What is being asked: Reproduce exactly the span of lines beginning at the one with "camera: 25 degrees right, 0 degrees up" and ending at the last line of the data below, omitting pictures.

Coordinate-based object records:
════════

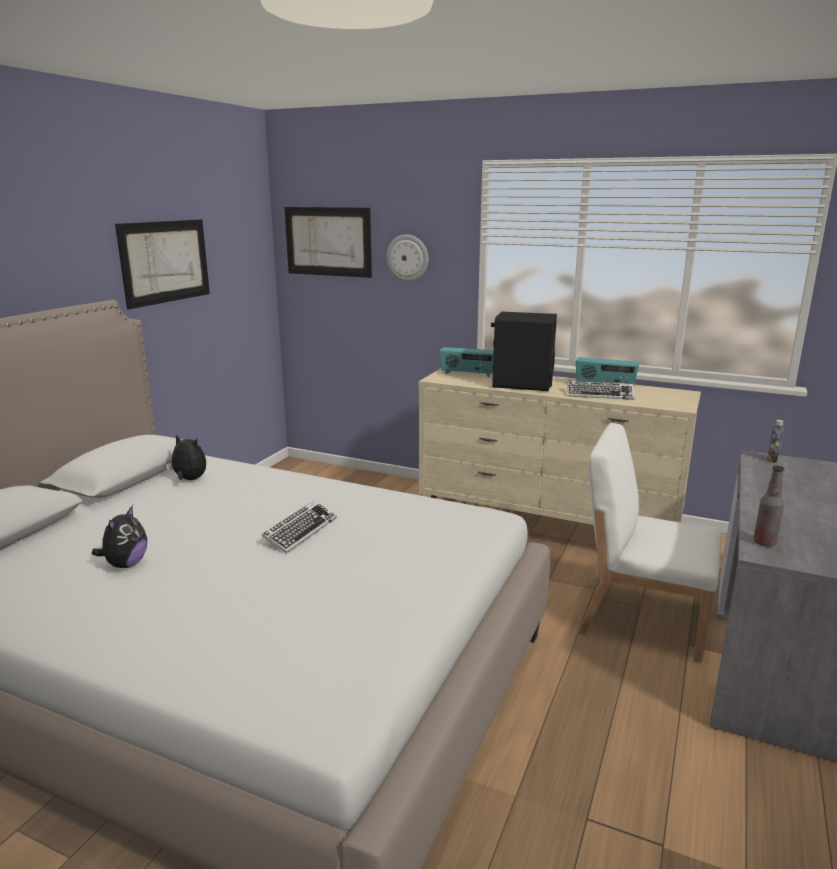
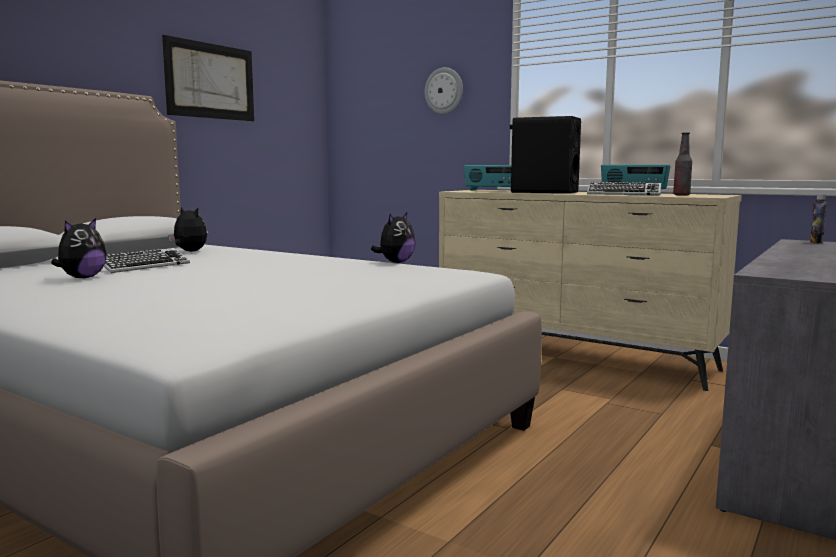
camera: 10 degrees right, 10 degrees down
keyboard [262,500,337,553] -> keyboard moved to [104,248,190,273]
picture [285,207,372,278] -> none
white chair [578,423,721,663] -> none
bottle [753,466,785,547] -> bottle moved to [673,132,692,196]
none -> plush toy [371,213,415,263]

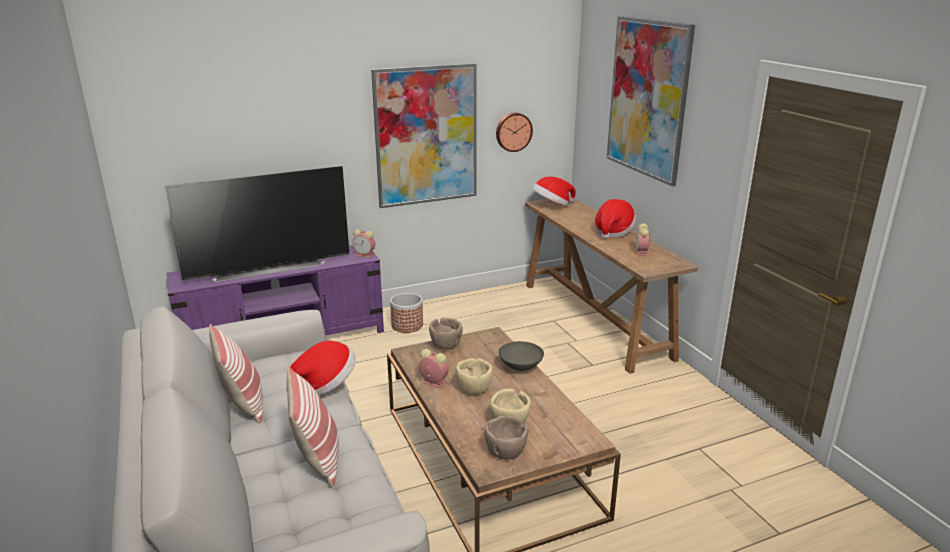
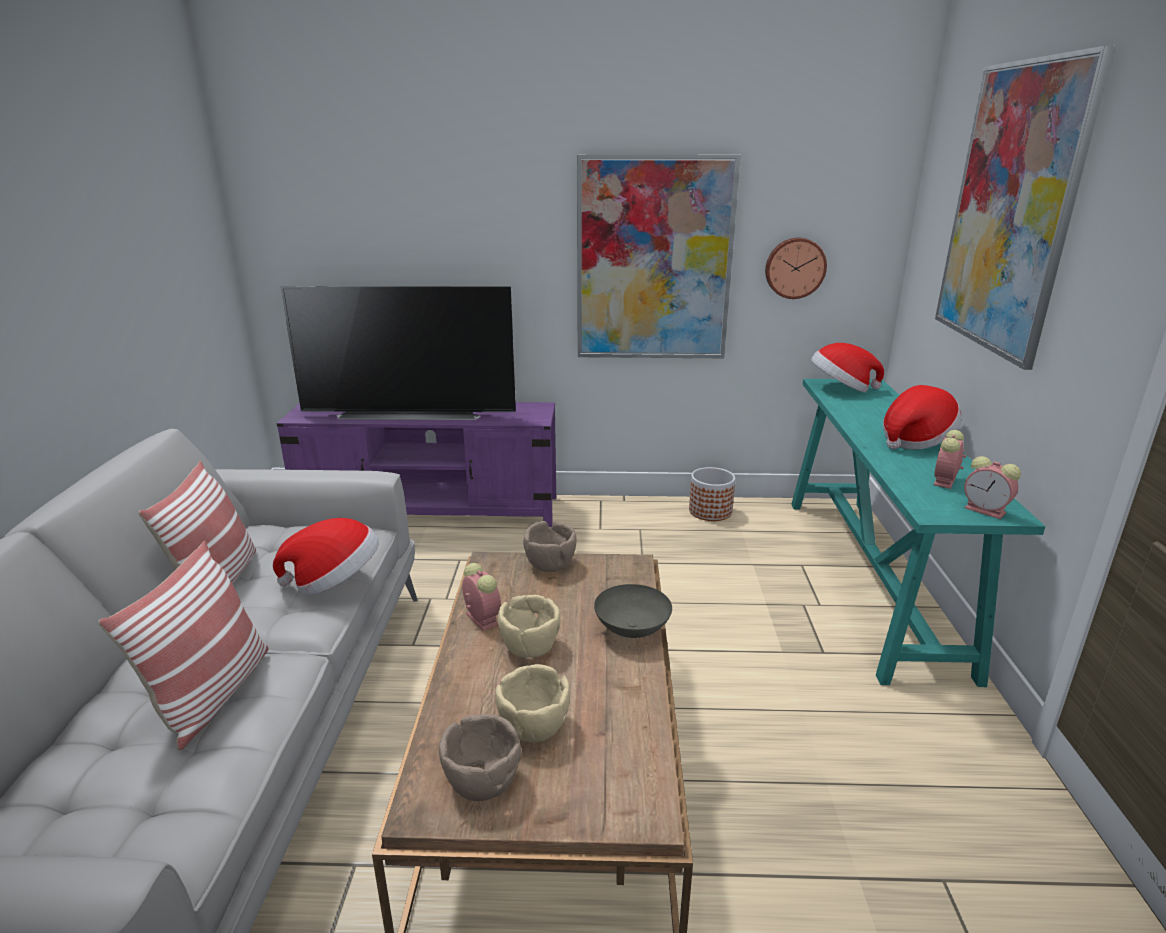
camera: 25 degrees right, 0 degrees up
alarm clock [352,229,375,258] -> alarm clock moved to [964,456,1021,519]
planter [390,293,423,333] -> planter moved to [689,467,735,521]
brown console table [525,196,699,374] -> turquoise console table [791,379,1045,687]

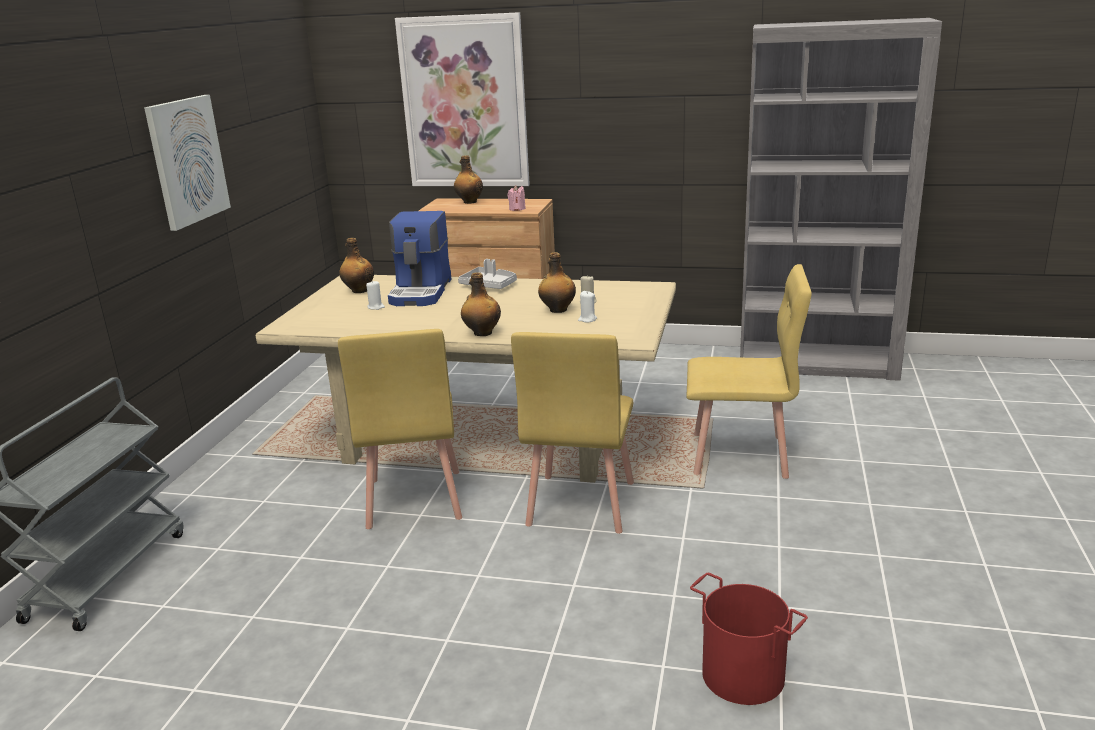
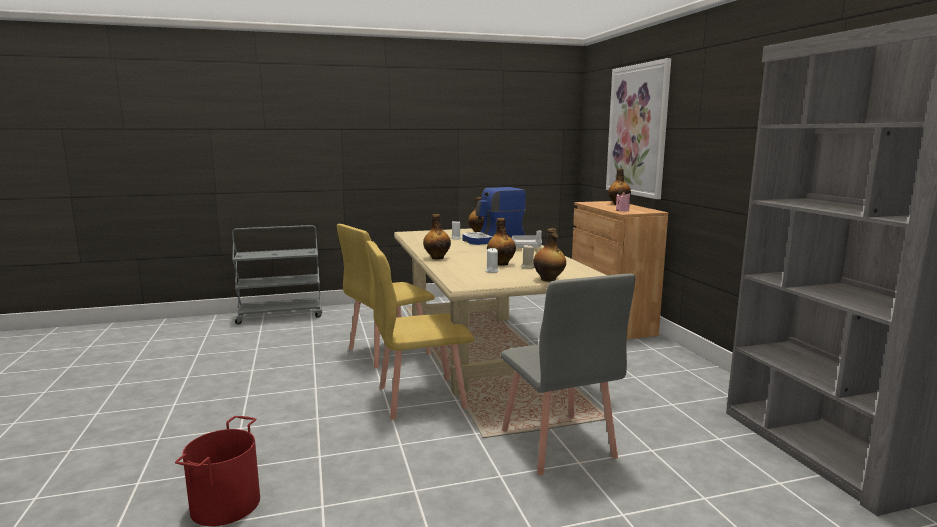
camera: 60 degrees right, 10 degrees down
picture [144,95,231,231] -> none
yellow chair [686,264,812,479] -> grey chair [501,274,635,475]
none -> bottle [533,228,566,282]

════════

Solution to this task:
camera: 25 degrees right, 0 degrees up
alarm clock [352,229,375,258] -> alarm clock moved to [964,456,1021,519]
planter [390,293,423,333] -> planter moved to [689,467,735,521]
brown console table [525,196,699,374] -> turquoise console table [791,379,1045,687]

camera: 60 degrees right, 10 degrees down
picture [144,95,231,231] -> none
yellow chair [686,264,812,479] -> grey chair [501,274,635,475]
none -> bottle [533,228,566,282]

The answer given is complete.